The struggle and stigma of mental illness


April is Stress Awareness Month. May is Mental Health Awareness Month. There is a different colored bracelet for every cause. While well-meaning, they don’t do much for me. Awareness alone can’t alleviate my pain or quell my worries.

I have lived with diagnosed anxiety and depression for most of my life. My family and friends told me that I just needed to exercise or get outside more often. Others said I needed to take medication and see a therapist. Still others chided me that all I needed was to be more positive. Yeah, right.

I have tried every remedy under the sun, but most days are still a challenge—especially as a college student. Syllabi seem insurmountable. Assignments pile up and I feel hopeless. With mental illness, the internal struggle is real every day.

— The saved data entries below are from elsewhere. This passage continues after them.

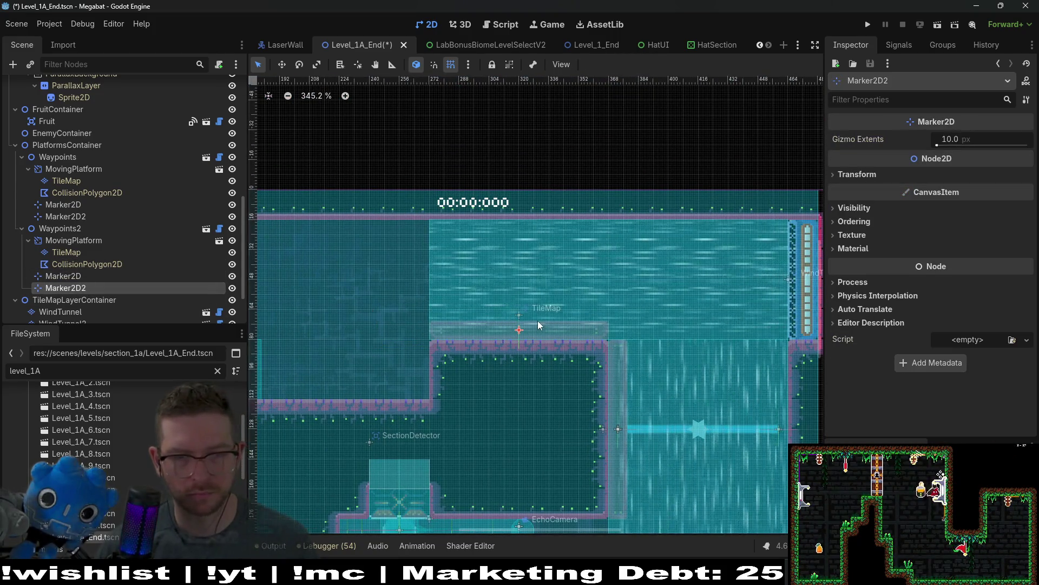
pyautogui.scroll(4, 538, 324)
pyautogui.press('w')
pyautogui.moveTo(498, 339); pyautogui.dragTo(501, 119)
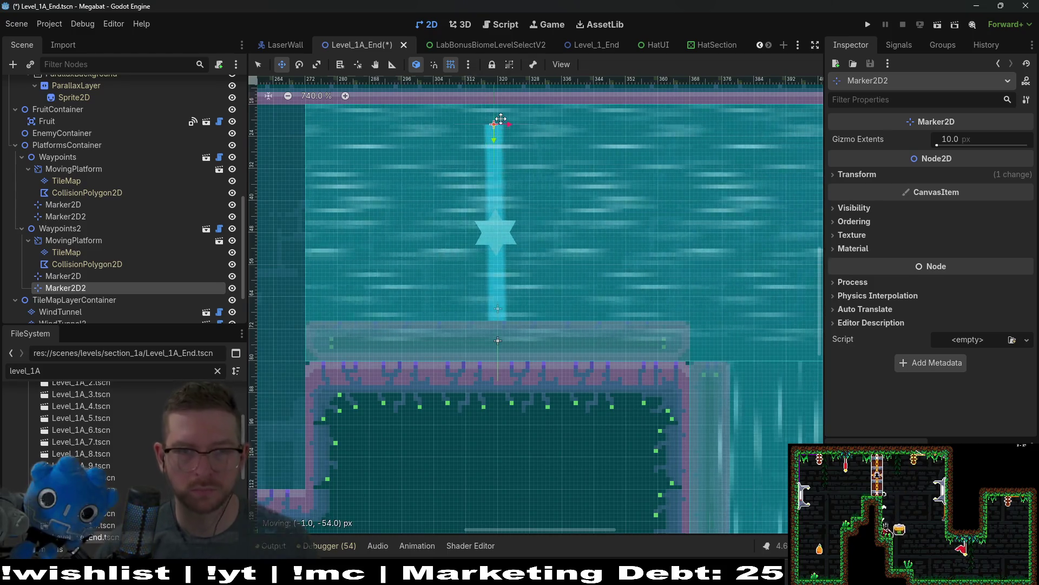
pyautogui.scroll(1, 504, 119)
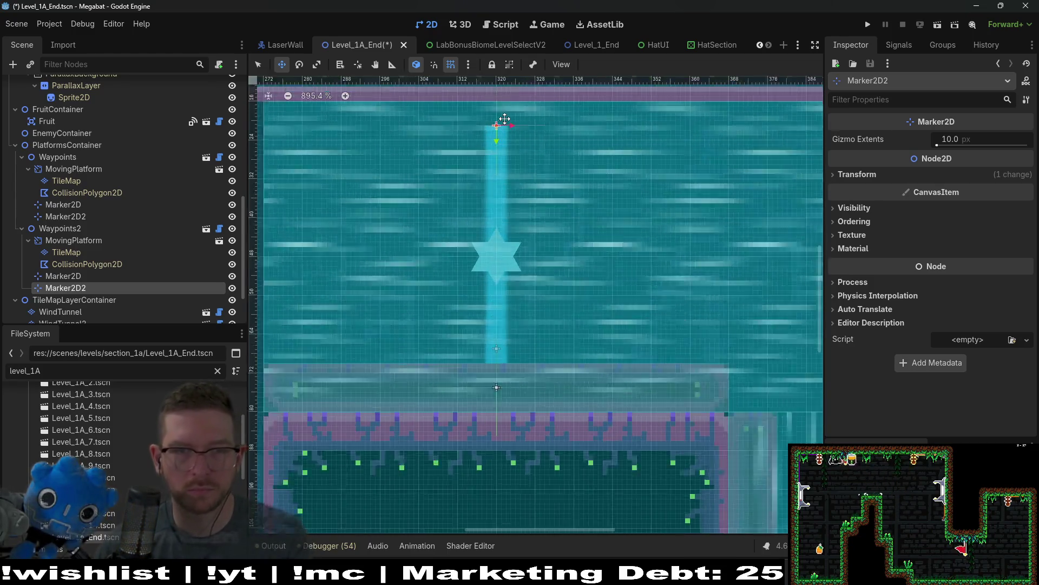
pyautogui.scroll(4, 505, 118)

But every time I say that I’m having a bad mental health day, I feel like my peers and professors only hear that I’m being lazy or just don’t want to come to class. When in reality, it may take all of my energy just to get out of bed that day. I am not my best self right now. I am not putting out my best work and I know it. But I’m not giving up on college. I want my degree no matter my diagnosis.

I want Metro State students dealing with these difficult issues to know that they are not alone. Even though it may seem like you’re the only one buried with homework, who doesn’t understand the subject matter, or who can’t seem to find any motivation.

If you’re reading this and identify with my struggle, know that there is help available. There are free, confidential counseling resources on campus, including individual and group therapy appointments. Metro State also offers a 24/7 confidential support line (651-793-1568).

Awareness is important, but we can do better. Everyone on campus—students, faculty, staff—should treat mental illness like a physical illness and a real reason for an excused absence. We must give more validity to students struggling in school because of mental illness.